Generation of hepatic spheroids using human hepatocyte-derived liver progenitor-like cells for hepatotoxicity screening.

Rationale: The idiosyncratic drug-induced liver injury (iDILI) is a major cause of acute liver injury and a key challenge in late-stage drug development. Individual heterogeneity is considered to be an essential factor of iDILI. However, few in vitro model can predict heterogeneity in iDILI. We have previously shown that mouse and human hepatocytes can be converted to expandable liver progenitor-like cells in vitro (HepLPCs). However, the limited proliferation potential of human HepLPCs confines its industrial application. Here, we reported the generation of a novel hepatocyte model not only to provide unlimited cell sources for human hepatocytes but also to establish a tool for studying iDILI in vitro. Methods: Human primary hepatocytes were isolated by modified two-step perfusion technique. The chemical reprogramming culture condition together with gene-transfer were then used to generate the immortalized HepLPC cell lines (iHepLPCs). Growth curve, doubling time, and karyotype were analyzed to evaluate the proliferation characteristics of iHepLPCs. Modified Hepatocyte Maturation Medium and 3D spheroid culture were applied to re-differentiate iHepLPCs. Results: iHepLPCs exhibited efficient expansion for at least 40 population doublings, with a stable proliferative ability. They could easily differentiate back into metabolically functional hepatocytes in vitro within 10 days. Furthermore, under three-dimensional culture conditions, the formed hepatic spheroids showed multiple liver functions and toxicity profiles close to those of primary human hepatocytes. Importantly, we established a hepatocyte bank by generating a specific number of such cell lines. Screening for population heterogeneity allowed us to analyze the in vitro heterogeneous responses to hepatotoxicity induced by molecular targeted drugs.

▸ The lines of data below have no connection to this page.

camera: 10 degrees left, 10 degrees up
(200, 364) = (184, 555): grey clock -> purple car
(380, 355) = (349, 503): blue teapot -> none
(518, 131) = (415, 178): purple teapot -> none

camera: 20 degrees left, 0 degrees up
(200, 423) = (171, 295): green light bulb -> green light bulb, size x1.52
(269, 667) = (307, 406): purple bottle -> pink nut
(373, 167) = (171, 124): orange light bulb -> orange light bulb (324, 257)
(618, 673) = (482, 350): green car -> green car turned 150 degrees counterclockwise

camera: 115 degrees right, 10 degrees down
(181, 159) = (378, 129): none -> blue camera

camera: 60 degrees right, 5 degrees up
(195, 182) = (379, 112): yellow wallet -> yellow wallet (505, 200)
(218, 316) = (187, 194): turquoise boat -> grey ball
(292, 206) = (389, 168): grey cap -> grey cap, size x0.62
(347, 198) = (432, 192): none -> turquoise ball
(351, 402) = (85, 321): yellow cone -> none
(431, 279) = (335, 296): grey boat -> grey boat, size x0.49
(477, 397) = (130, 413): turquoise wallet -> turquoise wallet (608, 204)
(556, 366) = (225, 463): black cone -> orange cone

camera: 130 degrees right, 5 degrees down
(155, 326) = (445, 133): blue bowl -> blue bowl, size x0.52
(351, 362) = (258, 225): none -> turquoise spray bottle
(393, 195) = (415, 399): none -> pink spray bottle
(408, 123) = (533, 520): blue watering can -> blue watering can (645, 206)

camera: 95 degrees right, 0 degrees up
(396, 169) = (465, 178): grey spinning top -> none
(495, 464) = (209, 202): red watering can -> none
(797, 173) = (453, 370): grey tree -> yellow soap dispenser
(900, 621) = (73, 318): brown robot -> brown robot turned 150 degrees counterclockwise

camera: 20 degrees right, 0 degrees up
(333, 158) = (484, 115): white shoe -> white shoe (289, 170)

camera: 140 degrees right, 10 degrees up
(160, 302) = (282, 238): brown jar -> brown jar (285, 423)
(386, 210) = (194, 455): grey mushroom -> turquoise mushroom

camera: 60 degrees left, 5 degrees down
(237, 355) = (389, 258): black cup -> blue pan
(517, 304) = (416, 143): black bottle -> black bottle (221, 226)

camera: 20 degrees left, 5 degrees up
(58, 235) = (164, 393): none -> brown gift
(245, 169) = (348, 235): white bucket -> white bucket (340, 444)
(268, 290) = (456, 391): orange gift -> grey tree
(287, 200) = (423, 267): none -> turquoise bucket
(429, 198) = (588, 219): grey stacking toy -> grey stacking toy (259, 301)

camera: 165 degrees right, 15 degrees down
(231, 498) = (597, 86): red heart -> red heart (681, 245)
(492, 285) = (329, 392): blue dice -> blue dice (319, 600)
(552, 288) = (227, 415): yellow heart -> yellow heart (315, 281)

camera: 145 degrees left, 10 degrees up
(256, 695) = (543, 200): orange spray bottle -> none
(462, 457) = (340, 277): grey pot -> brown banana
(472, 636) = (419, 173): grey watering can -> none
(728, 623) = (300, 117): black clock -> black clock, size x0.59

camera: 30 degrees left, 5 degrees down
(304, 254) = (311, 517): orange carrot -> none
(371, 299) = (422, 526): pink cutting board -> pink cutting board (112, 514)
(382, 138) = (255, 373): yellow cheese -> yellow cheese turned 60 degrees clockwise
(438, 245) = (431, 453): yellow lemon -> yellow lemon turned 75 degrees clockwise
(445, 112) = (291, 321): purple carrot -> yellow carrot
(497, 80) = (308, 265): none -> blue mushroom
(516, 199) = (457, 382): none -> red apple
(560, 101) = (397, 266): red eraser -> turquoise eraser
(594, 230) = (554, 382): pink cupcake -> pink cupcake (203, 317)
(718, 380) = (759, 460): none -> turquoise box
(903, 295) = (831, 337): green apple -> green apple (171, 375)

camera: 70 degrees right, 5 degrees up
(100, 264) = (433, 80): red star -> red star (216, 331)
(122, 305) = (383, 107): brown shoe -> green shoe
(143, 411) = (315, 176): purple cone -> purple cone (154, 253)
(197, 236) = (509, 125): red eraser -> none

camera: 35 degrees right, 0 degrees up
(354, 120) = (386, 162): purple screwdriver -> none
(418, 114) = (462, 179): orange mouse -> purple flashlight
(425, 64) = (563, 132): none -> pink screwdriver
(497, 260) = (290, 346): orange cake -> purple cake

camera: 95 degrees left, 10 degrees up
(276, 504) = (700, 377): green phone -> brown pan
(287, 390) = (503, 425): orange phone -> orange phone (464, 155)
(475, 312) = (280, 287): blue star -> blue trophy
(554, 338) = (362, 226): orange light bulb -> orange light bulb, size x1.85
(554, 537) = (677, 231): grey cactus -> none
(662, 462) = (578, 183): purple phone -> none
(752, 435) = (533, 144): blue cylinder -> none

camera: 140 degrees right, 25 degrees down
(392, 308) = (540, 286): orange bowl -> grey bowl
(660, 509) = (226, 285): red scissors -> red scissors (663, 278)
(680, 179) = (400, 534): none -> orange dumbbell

Conclusions: In light of the proliferative capacity and the heterogeneity they represented, these iHepLPCs cell lines may offer assistance in studying xenobiotic metabolism as well as liver diseases in vitro.

A DMSO-free hepatocyte maturation medium accelerates hepatic differentiation of HepaRG cells in vitro.

The most essential tools for studying drug hepatotoxicity, liver diseases, and bioartificial livers have always been models that can recapitulate liver physiology in vitro. The liver progenitor cell line HepaRG represents an effective surrogate of the primary hepatocyte. However, the differentiation of HepaRG relies on long-term induction using a high concentration of dimethyl sulfoxide (DMSO), which may compromise the research of drug metabolism and restrict the applicability of this hepatic model. Here, we present a novel hepatic maturation medium (HMM) for the differentiation of HepaRG, which is based on a cocktail of soluble molecules that mimick the in vivo environment. We showed that HMM could rapidly (about nine days) induce HepaRG differentiation into polarized hepatocytes with maturely metabolic functions. In addition, under three-dimensional culture conditions, the hepatic spheroids showed multiple liver functions and toxicity profiles close to those of primary human hepatocytes (PHH). Our work demonstrates the utility of HMM as an alternative to the DMSO-dependent differentiation protocol for HepaRG; moreover, these results facilitate the application of HepaRG.